Gene expression profiling of potential peroxisome proliferator-activated receptor (PPAR) target genes in human hepatoblastoma cell lines inducibly expressing different PPAR isoforms

Keisuke Tachibana¹, Yumi Kobayashi¹, Toshiya Tanaka², Masayuki Tagami¹, Akira Sugiyama²^,3, Tatsuya Katayama¹, Chihiro Ueda¹, Daisuke Yamasaki¹, Kenji Ishimoto¹, Mikako Sumitomo¹, Yasutoshi Uchiyama²^,3, Takahide Kohro², Juro Sakai², Takao Hamakubo², Tatsuhiko Kodama² and Takefumi Doi¹^,4

¹Graduate School of Pharmaceutical Sciences, Osaka University, Osaka, Japan

²Laboratory for System Biology and Medicine, The Research Center for Advanced Science and Technology, the University of Tokyo, Tokyo, Japan

³Perseus Proteomics Inc, Tokyo, Japan

⁴Graduate School of Medicine, Osaka University, Osaka, Japan

Nuclear Receptor 2005, 3:3doi:10.1186/1478-1336-3-3


Published:	3 October 2005

Abstract

Background

Peroxisome proliferator-activated receptors (PPARs) are ligand-activated transcription factors and commonly play an important role in the regulation of lipid homeostasis.

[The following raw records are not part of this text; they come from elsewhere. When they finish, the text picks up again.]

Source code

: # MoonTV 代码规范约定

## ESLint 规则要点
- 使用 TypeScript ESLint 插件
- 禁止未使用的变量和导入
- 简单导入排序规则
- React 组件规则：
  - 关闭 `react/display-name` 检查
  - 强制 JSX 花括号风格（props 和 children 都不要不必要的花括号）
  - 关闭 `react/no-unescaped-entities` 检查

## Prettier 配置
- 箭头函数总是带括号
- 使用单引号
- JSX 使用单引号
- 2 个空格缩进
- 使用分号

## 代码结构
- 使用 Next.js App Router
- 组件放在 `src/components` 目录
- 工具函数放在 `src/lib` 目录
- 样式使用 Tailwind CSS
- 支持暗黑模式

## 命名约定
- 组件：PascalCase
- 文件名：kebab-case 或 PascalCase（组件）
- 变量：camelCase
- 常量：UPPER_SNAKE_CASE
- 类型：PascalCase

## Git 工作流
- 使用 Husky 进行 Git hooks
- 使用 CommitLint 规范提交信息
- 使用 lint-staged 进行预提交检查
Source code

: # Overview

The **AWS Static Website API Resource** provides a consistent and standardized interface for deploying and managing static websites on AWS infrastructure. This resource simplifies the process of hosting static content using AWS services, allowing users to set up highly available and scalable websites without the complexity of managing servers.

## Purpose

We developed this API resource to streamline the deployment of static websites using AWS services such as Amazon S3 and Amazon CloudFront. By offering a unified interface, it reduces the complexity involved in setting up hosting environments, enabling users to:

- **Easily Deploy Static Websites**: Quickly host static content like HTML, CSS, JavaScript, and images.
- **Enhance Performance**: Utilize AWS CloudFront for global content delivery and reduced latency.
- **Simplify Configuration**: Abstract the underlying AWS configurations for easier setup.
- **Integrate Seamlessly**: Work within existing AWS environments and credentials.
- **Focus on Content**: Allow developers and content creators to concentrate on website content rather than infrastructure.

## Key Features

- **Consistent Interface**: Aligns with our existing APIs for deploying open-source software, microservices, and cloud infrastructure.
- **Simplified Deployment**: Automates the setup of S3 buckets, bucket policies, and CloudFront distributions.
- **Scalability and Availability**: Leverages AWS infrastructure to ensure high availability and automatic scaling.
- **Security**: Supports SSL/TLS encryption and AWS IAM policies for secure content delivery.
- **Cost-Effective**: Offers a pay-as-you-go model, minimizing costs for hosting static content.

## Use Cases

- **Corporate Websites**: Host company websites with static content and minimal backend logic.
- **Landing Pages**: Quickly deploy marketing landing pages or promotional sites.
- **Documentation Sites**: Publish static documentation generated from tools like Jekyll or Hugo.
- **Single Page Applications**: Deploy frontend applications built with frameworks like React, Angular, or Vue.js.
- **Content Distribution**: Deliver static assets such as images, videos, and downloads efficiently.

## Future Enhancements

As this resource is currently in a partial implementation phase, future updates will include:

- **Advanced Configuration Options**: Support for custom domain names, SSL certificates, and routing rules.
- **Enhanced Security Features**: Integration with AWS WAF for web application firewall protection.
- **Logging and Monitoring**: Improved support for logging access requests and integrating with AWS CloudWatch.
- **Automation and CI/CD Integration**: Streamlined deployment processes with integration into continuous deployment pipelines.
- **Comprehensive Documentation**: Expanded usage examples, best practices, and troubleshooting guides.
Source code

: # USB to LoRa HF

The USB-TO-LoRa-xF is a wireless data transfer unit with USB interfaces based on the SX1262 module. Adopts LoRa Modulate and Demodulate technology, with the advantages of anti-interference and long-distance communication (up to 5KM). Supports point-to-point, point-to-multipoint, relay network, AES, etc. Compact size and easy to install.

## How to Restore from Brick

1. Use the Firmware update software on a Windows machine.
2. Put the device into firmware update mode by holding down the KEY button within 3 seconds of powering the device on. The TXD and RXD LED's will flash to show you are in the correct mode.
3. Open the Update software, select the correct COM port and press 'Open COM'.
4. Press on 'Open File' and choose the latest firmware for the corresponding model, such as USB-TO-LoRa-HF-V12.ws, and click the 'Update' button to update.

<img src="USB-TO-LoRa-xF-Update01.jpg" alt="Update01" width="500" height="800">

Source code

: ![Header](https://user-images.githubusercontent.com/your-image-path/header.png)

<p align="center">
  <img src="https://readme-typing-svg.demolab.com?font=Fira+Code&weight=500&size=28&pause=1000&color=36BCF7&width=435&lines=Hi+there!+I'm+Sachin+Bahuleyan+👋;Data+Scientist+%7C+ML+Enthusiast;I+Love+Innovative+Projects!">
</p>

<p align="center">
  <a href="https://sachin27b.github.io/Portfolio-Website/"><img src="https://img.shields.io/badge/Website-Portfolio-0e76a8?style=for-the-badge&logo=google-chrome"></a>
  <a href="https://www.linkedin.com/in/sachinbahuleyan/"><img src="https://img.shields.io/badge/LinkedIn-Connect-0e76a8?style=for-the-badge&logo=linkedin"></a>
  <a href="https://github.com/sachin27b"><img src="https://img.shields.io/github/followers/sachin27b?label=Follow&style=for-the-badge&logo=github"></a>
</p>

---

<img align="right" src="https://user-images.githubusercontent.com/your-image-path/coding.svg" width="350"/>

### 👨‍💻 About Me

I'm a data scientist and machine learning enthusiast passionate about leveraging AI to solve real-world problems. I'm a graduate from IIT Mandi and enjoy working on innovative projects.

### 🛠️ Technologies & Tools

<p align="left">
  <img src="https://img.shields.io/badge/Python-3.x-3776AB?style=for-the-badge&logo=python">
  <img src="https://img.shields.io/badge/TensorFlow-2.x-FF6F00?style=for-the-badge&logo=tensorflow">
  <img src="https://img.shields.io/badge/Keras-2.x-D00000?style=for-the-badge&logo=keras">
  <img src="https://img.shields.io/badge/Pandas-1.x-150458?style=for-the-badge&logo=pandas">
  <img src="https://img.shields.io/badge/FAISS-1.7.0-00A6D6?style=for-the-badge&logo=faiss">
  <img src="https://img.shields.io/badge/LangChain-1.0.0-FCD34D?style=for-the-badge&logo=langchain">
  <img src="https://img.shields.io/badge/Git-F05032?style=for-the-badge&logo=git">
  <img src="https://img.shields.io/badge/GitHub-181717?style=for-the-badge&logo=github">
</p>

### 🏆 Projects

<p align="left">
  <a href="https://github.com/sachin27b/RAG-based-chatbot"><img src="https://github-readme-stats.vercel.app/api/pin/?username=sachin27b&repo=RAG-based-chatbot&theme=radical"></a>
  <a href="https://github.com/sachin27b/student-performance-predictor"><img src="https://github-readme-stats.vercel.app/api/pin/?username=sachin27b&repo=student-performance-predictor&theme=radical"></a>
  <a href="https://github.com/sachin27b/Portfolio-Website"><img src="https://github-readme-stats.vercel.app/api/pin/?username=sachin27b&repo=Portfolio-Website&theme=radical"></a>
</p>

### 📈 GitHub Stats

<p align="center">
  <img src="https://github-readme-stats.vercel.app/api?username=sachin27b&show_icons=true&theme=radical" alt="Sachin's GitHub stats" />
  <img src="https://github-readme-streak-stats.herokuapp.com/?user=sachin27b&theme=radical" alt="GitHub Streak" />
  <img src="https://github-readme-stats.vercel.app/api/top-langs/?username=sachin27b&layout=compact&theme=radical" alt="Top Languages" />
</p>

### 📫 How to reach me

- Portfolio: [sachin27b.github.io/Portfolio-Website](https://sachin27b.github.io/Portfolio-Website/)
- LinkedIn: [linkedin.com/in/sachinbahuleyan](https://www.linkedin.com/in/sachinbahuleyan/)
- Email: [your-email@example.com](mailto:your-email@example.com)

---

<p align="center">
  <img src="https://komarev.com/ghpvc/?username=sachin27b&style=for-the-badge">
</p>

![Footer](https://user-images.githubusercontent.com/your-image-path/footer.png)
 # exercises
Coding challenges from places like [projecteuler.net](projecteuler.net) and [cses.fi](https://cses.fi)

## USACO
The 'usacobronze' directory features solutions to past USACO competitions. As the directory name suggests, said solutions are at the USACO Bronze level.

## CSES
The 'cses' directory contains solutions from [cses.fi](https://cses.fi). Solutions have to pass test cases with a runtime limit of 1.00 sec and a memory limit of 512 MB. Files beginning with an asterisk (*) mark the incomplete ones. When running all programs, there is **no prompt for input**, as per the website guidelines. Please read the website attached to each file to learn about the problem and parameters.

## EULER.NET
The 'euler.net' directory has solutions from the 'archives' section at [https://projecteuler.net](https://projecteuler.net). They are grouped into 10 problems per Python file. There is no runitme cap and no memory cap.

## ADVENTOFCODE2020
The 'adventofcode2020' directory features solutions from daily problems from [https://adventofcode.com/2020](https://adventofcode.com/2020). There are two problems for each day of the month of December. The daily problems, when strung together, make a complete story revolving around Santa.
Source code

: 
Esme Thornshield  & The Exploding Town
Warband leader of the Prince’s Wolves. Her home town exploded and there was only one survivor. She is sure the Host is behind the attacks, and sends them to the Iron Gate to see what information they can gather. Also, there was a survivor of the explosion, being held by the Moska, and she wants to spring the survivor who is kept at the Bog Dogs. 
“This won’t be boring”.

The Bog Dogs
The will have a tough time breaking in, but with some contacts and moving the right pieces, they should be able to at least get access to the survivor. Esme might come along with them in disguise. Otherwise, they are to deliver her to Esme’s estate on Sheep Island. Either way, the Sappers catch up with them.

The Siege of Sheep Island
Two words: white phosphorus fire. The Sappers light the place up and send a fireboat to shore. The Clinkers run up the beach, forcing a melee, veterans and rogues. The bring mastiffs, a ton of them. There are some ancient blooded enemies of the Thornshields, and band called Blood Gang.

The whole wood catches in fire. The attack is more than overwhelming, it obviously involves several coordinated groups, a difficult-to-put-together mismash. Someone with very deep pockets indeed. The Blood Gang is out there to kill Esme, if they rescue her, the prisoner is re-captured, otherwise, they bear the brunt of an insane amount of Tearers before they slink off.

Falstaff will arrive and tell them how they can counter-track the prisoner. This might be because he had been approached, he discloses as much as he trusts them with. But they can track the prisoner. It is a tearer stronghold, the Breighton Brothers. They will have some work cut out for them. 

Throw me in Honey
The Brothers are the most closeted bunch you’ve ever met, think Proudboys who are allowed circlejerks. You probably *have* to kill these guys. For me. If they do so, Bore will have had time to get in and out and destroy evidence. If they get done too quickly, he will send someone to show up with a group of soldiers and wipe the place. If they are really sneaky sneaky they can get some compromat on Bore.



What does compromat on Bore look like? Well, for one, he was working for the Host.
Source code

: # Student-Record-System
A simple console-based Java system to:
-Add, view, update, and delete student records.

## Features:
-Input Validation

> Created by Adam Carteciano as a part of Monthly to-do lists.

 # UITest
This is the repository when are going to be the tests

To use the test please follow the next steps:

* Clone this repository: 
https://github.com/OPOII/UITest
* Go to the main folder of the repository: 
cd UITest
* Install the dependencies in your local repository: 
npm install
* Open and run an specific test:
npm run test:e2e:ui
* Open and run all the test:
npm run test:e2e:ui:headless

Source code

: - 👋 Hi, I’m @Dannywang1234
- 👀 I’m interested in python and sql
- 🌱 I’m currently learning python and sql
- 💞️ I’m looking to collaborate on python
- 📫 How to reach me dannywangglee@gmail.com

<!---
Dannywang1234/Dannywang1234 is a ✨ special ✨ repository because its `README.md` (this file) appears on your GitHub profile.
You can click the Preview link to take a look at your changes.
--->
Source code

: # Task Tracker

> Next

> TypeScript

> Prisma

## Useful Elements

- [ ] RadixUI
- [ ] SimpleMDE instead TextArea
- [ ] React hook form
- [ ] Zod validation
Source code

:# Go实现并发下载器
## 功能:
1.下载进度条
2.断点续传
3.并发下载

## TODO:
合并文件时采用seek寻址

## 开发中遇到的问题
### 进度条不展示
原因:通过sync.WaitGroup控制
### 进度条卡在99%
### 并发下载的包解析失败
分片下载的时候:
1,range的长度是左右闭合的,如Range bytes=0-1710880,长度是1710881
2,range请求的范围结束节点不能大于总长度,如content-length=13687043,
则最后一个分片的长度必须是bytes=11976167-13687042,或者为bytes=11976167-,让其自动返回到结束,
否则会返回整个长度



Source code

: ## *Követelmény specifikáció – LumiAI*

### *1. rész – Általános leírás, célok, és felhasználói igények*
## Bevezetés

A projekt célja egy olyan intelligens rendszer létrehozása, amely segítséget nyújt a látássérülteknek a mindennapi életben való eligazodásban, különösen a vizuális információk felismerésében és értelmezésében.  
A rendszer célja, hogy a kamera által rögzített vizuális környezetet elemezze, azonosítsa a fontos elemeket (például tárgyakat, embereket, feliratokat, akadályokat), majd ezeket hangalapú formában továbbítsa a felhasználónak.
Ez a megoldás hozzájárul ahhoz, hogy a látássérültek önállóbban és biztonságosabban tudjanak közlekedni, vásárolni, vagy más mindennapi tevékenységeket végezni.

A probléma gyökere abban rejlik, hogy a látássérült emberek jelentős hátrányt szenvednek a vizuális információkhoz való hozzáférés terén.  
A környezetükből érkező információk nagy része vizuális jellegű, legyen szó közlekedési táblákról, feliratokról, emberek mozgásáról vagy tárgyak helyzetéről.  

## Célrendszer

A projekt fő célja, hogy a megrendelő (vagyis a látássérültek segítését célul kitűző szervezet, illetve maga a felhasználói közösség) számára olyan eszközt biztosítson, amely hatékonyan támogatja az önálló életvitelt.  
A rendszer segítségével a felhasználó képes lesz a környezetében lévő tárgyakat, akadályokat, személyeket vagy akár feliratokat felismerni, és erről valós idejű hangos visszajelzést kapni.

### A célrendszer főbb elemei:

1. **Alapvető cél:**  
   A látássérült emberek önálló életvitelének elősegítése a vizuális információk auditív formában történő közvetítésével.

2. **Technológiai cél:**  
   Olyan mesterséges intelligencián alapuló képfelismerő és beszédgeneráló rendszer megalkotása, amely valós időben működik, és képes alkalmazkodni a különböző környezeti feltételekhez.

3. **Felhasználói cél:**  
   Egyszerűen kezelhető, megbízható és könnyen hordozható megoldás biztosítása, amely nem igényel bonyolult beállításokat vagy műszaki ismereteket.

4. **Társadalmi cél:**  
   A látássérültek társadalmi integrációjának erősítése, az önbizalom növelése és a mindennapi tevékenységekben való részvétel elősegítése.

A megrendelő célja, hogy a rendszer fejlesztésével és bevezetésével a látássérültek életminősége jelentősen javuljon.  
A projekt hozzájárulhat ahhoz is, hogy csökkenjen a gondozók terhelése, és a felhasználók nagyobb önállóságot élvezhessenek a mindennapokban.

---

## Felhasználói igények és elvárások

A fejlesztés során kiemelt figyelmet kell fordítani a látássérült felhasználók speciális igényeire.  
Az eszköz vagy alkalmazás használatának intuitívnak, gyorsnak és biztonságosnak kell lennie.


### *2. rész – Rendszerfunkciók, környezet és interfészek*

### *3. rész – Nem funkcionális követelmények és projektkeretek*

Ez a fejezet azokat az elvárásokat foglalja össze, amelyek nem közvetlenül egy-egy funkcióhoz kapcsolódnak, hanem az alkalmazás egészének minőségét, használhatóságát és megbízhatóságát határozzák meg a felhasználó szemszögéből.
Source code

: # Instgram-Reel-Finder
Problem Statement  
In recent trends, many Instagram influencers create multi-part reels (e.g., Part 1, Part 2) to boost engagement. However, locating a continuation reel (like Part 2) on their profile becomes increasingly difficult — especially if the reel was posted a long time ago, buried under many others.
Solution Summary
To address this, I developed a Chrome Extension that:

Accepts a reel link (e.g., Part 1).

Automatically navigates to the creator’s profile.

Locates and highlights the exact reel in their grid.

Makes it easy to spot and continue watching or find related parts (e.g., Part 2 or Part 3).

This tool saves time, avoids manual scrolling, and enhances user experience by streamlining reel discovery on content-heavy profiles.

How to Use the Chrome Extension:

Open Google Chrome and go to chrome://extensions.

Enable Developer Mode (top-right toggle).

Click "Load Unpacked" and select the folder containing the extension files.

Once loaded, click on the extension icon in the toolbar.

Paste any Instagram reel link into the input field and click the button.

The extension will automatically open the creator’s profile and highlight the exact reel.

To identify human PPARs-responsive genes, we established tetracycline-regulated human hepatoblastoma cell lines that can be induced to express each human PPAR and investigated the gene expression profiles of these cells.

Results

The expression of each introduced PPAR gene was investigated using the various concentrations of doxycycline in the culture media. We found that the expression of each PPAR subtype was tightly controlled by the concentration of doxycycline in these established cell lines. DNA microarray analyses using these cell lines were performed with or without adding each subtype ligand and provided much important information on the PPAR target genes involved in lipid metabolism, transport, storage and other activities. Interestingly, it was noted that while ligand-activated PPARδ induced target gene expression, unliganded PPARδ repressed these genes. The real-time RT-PCR was used to verify the altered expression of selected genes by PPARs and we found that these genes were induced to express in the same pattern as detected in the microarray analyses. Furthermore, we analysed the 5'-flanking region of the human adipose differentiation-related protein (adrp) gene that responded to all subtypes of PPARs. From the detailed analyses by reporter assays, the EMSAs, and ChIP assays, we determined the functional PPRE of the human adrp gene.

Conclusion

The results suggest that these cell lines are important tools used to identify the human PPARs-responsive genes.